El proceso de actualización y expansión de la Ley Ricarte Soto se encuentra detenido de manera indefinida, lo que ha generado un impacto directo en el acceso a tratamientos para personas con patologías de alto costo. La paralización comenzó el 23 de diciembre de 2025, luego de que no se emitiera el informe financiero requerido por la Dirección de Presupuestos (DIPRES) del Ministerio de Hacienda.
Este documento es un requisito obligatorio para continuar con la evaluación e incorporación de nuevas terapias al sistema de protección financiera que contempla la ley. Su ausencia ha impedido avanzar en la revisión de al menos 39 tratamientos, varios de ellos vinculados a enfermedades oncológicas, inmunológicas y poco frecuentes.
Impacto en pacientes por suspensión de la Ley Ricarte Soto
La falta de actualización ha dejado sin acceso a cobertura a más de 30 mil pacientes, aunque algunas estimaciones elevan la cifra hasta 45 mil personas. Se trata de pacientes que esperaban la incorporación de tratamientos ya evaluados o que habían sido preseleccionados para ingresar al sistema de financiamiento.

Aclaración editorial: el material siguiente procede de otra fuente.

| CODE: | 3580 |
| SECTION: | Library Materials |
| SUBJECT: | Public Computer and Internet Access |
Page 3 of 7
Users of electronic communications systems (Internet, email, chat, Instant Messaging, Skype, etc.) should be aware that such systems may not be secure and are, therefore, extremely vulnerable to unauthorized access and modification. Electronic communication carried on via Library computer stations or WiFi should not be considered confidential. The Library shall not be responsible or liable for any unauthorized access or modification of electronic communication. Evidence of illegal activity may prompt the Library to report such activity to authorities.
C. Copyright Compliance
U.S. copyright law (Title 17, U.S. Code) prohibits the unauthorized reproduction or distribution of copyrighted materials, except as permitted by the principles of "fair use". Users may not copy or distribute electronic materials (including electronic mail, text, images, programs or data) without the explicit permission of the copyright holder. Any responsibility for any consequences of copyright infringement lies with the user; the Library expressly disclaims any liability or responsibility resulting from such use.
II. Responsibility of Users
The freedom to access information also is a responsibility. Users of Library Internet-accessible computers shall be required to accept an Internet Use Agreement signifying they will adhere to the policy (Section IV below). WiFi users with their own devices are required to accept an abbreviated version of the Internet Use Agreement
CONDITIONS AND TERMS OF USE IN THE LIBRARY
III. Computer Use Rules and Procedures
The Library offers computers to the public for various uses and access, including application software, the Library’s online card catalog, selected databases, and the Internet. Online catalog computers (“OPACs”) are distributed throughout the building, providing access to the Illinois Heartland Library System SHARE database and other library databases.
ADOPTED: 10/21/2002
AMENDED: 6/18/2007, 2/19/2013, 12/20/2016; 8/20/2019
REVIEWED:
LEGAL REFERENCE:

La Ley Ricarte Soto garantiza actualmente cobertura financiera del 100% para terapias de alto costo, tanto a beneficiarios de Fonasa como, en ciertos casos, de Isapres. La suspensión del proceso implica que nuevas patologías y medicamentos no puedan ser incorporados mientras no se destrabe el trámite presupuestario.

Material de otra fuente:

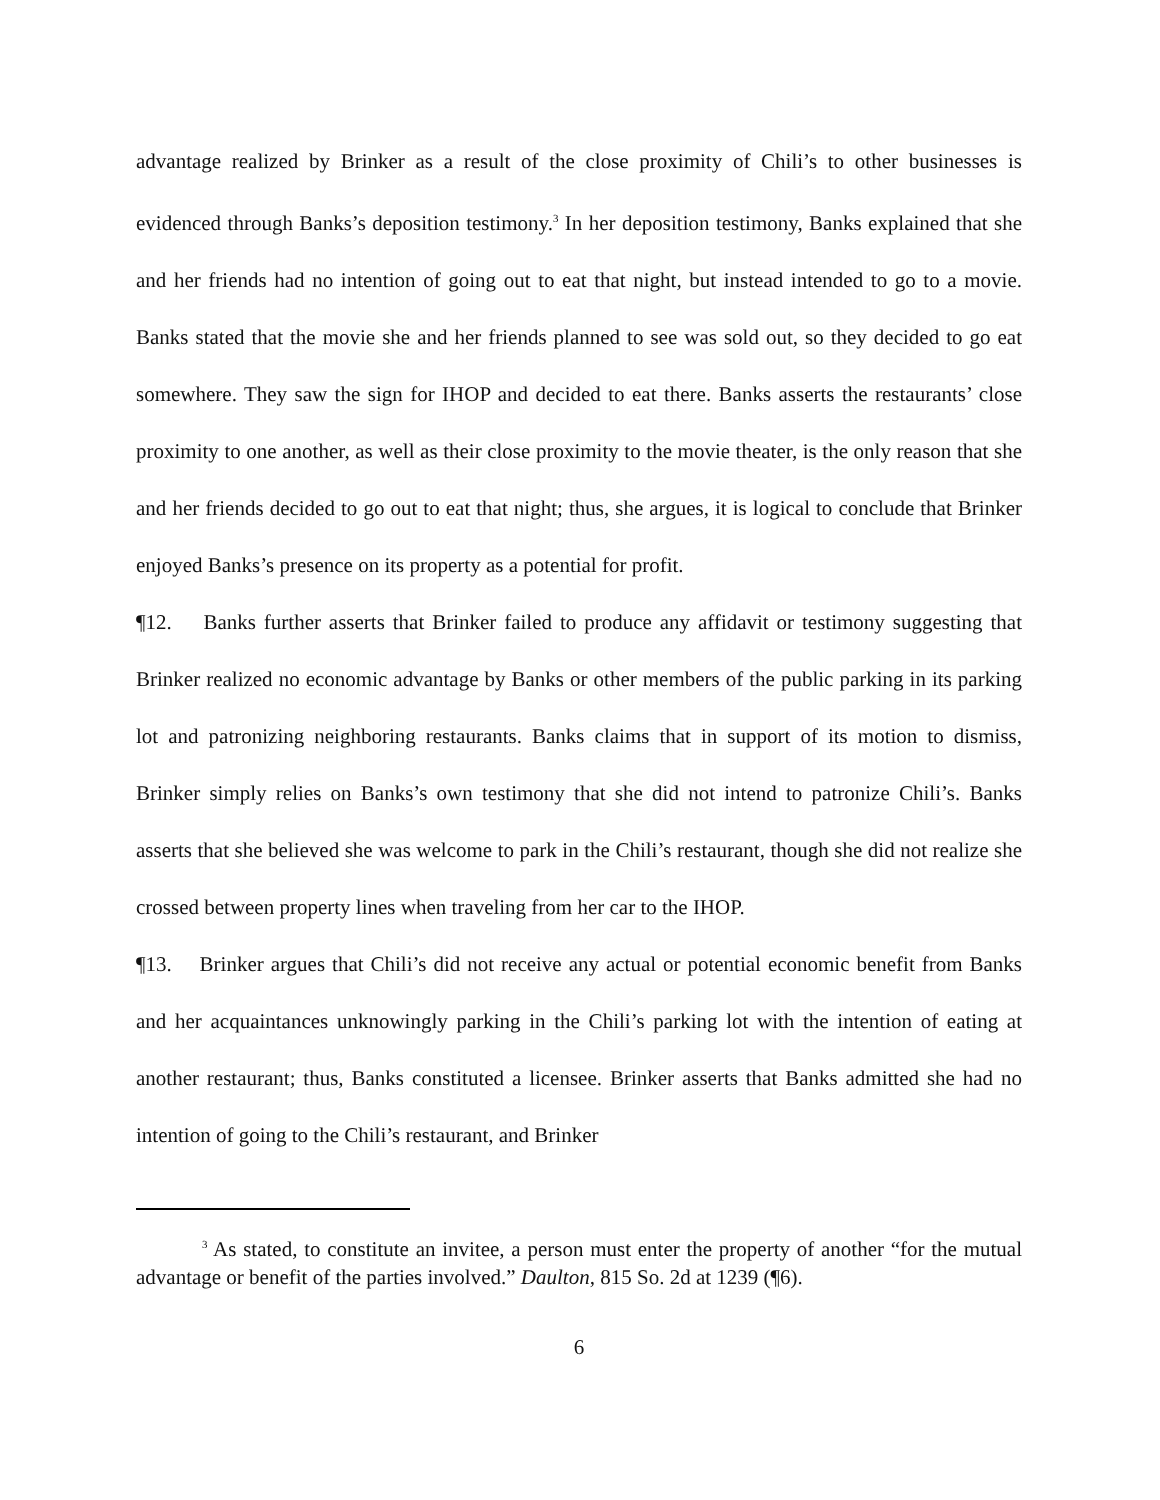advantage realized by Brinker as a result of the close proximity of Chili’s to other businesses is evidenced through Banks’s deposition testimony.<sup>3</sup> In her deposition testimony, Banks explained that she and her friends had no intention of going out to eat that night, but instead intended to go to a movie. Banks stated that the movie she and her friends planned to see was sold out, so they decided to go eat somewhere. They saw the sign for IHOP and decided to eat there. Banks asserts the restaurants’ close proximity to one another, as well as their close proximity to the movie theater, is the only reason that she and her friends decided to go out to eat that night; thus, she argues, it is logical to conclude that Brinker enjoyed Banks’s presence on its property as a potential for profit.
¶12. Banks further asserts that Brinker failed to produce any affidavit or testimony suggesting that Brinker realized no economic advantage by Banks or other members of the public parking in its parking lot and patronizing neighboring restaurants. Banks claims that in support of its motion to dismiss, Brinker simply relies on Banks’s own testimony that she did not intend to patronize Chili’s. Banks asserts that she believed she was welcome to park in the Chili’s restaurant, though she did not realize she crossed between property lines when traveling from her car to the IHOP.
¶13. Brinker argues that Chili’s did not receive any actual or potential economic benefit from Banks and her acquaintances unknowingly parking in the Chili’s parking lot with the intention of eating at another restaurant; thus, Banks constituted a licensee. Brinker asserts that Banks admitted she had no intention of going to the Chili’s restaurant, and Brinker
<sup>3</sup> As stated, to constitute an invitee, a person must enter the property of another “for the mutual advantage or benefit of the parties involved.” Daulton, 815 So. 2d at 1239 (¶6).
6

Rol de Hacienda y Ministerio de Salud en la paralización
Desde el Ministerio de Salud, se ha indicado que la detención del proceso responde a la falta del pronunciamiento presupuestario de Hacienda, lo que impide avanzar en las siguientes etapas administrativas. Sin este informe, la normativa no permite continuar con la actualización del listado de patologías cubiertas.
En paralelo, el tema ha sido abordado en el ámbito legislativo, donde se han solicitado pronunciamientos institucionales y eventuales revisiones por parte de organismos fiscalizadores, ante la prolongación de la suspensión.

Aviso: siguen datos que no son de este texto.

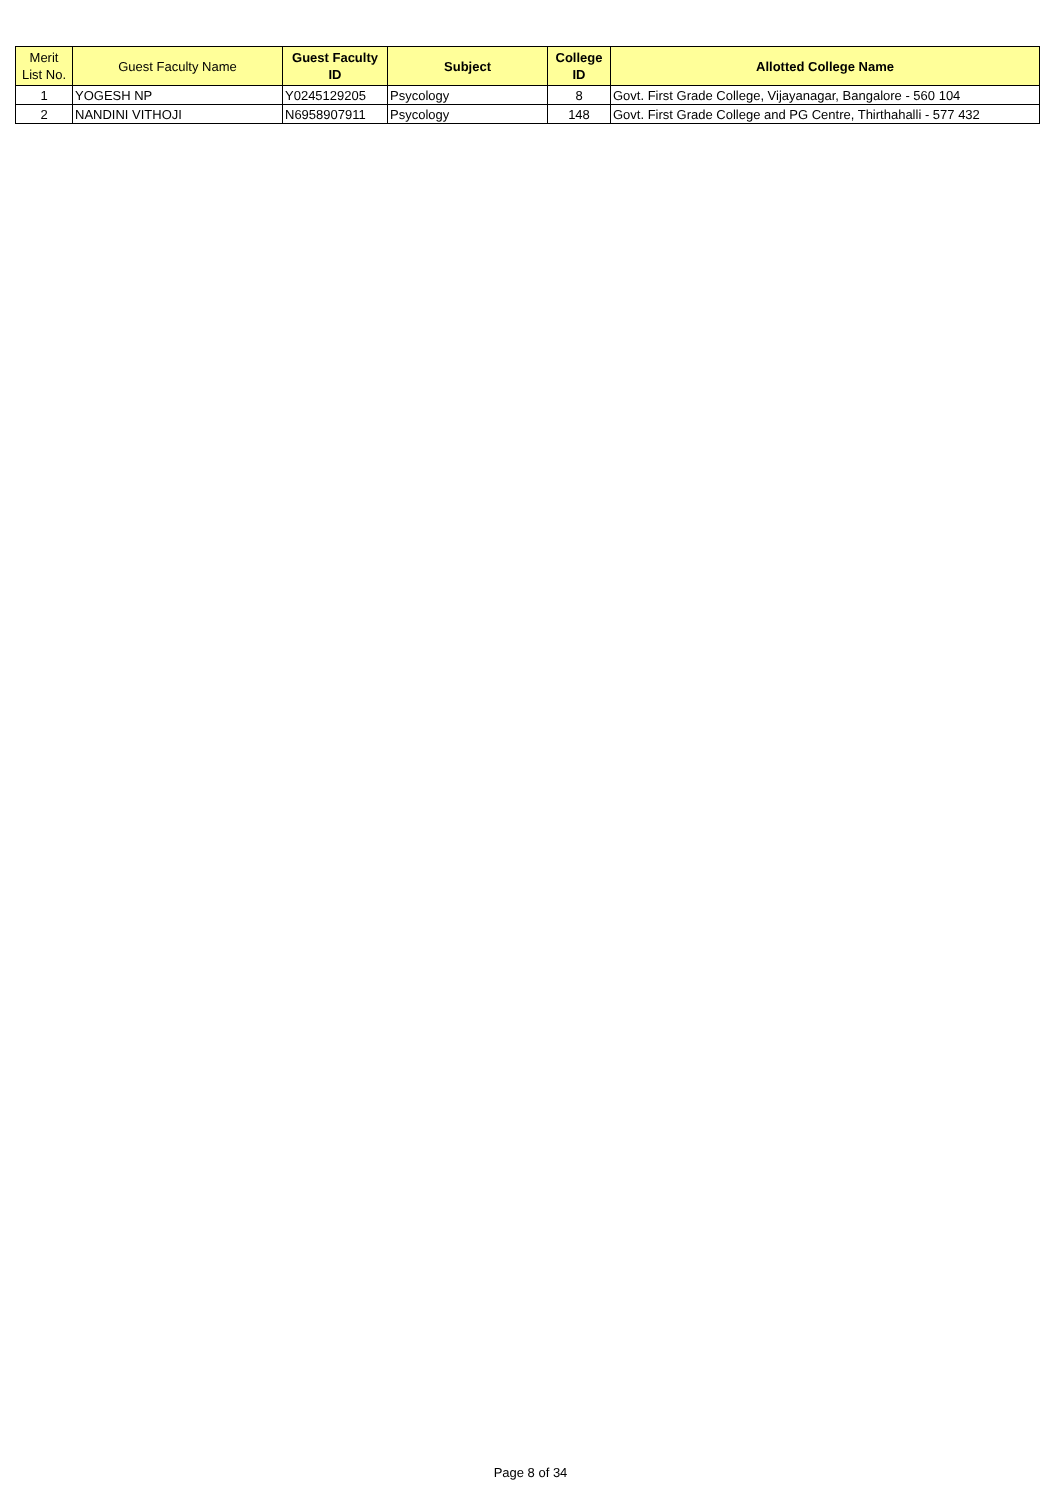| Merit List No. | Guest Faculty Name | Guest Faculty ID | Subject | College ID | Allotted College Name |
| --- | --- | --- | --- | --- | --- |
| 1 | YOGESH NP | Y0245129205 | Psycology | 8 | Govt. First Grade College, Vijayanagar, Bangalore - 560 104 |
| 2 | NANDINI VITHOJI | N6958907911 | Psycology | 148 | Govt. First Grade College and PG Centre, Thirthahalli - 577 432 |
Page 8 of 34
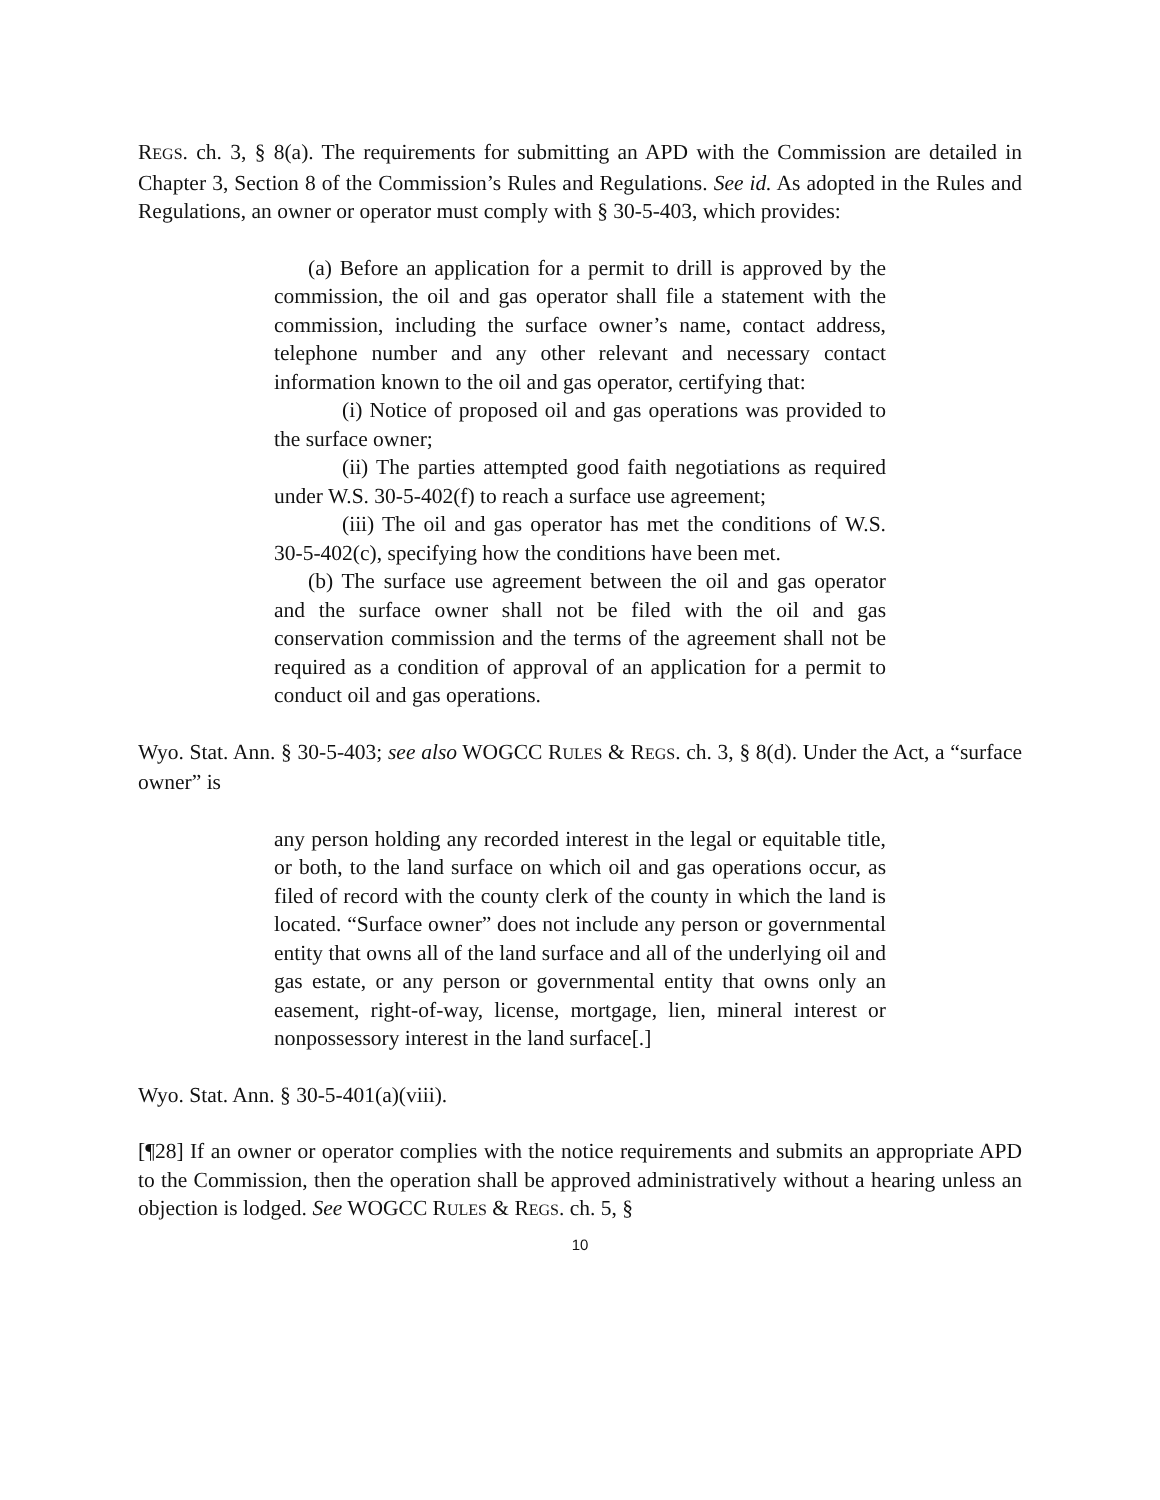REGS. ch. 3, § 8(a). The requirements for submitting an APD with the Commission are detailed in Chapter 3, Section 8 of the Commission’s Rules and Regulations. See id. As adopted in the Rules and Regulations, an owner or operator must comply with § 30-5-403, which provides:
(a) Before an application for a permit to drill is approved by the commission, the oil and gas operator shall file a statement with the commission, including the surface owner’s name, contact address, telephone number and any other relevant and necessary contact information known to the oil and gas operator, certifying that:
(i) Notice of proposed oil and gas operations was provided to the surface owner;
(ii) The parties attempted good faith negotiations as required under W.S. 30-5-402(f) to reach a surface use agreement;
(iii) The oil and gas operator has met the conditions of W.S. 30-5-402(c), specifying how the conditions have been met.
(b) The surface use agreement between the oil and gas operator and the surface owner shall not be filed with the oil and gas conservation commission and the terms of the agreement shall not be required as a condition of approval of an application for a permit to conduct oil and gas operations.
Wyo. Stat. Ann. § 30-5-403; see also WOGCC RULES & REGS. ch. 3, § 8(d). Under the Act, a “surface owner” is
any person holding any recorded interest in the legal or equitable title, or both, to the land surface on which oil and gas operations occur, as filed of record with the county clerk of the county in which the land is located. “Surface owner” does not include any person or governmental entity that owns all of the land surface and all of the underlying oil and gas estate, or any person or governmental entity that owns only an easement, right-of-way, license, mortgage, lien, mineral interest or nonpossessory interest in the land surface[.]
Wyo. Stat. Ann. § 30-5-401(a)(viii).
[¶28] If an owner or operator complies with the notice requirements and submits an appropriate APD to the Commission, then the operation shall be approved administratively without a hearing unless an objection is lodged. See WOGCC RULES & REGS. ch. 5, §
10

Ley Ricarte Soto y críticas por falta de actualización
La Ley N° 20.850, que rinde homenaje al activista Luis Ricarte Soto, fue creada para asegurar el acceso a tratamientos de alto costo que resultan inaccesibles para la mayoría de la población. No obstante, la normativa ha enfrentado críticas recurrentes por recursos insuficientes y retrasos en sus actualizaciones, siendo la última ampliación relevante anterior a 2019 en algunos ámbitos.
Mientras no se emita el informe de la DIPRES, el proceso de incorporación de nuevos tratamientos continuará suspendido, manteniendo sin cobertura a miles de personas que dependen de esta política pública para acceder a terapias de alto costo.